* [EXERCISE INSTRUCTIONS] Check each line of the material that follows, and copy those holding the string "with".

* [INPUT DATA]
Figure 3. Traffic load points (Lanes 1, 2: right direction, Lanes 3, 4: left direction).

==

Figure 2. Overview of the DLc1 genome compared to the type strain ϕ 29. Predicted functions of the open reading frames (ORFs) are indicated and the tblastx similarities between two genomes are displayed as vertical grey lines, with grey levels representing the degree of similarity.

==

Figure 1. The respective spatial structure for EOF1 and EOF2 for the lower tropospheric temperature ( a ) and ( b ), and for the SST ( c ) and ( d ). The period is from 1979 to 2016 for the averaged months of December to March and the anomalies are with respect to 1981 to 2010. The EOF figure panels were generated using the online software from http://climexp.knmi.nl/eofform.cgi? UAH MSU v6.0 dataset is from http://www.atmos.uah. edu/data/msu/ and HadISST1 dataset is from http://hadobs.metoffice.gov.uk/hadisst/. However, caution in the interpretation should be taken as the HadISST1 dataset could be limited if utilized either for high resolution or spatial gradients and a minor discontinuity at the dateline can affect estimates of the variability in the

* [WRITTEN RESPONSE]
Figure 2. Overview of the DLc1 genome compared to the type strain ϕ 29. Predicted functions of the open reading frames (ORFs) are indicated and the tblastx similarities between two genomes are displayed as vertical grey lines, with grey levels representing the degree of similarity.
Figure 1. The respective spatial structure for EOF1 and EOF2 for the lower tropospheric temperature ( a ) and ( b ), and for the SST ( c ) and ( d ). The period is from 1979 to 2016 for the averaged months of December to March and the anomalies are with respect to 1981 to 2010. The EOF figure panels were generated using the online software from http://climexp.knmi.nl/eofform.cgi? UAH MSU v6.0 dataset is from http://www.atmos.uah. edu/data/msu/ and HadISST1 dataset is from http://hadobs.metoffice.gov.uk/hadisst/. However, caution in the interpretation should be taken as the HadISST1 dataset could be limited if utilized either for high resolution or spatial gradients and a minor discontinuity at the dateline can affect estimates of the variability in the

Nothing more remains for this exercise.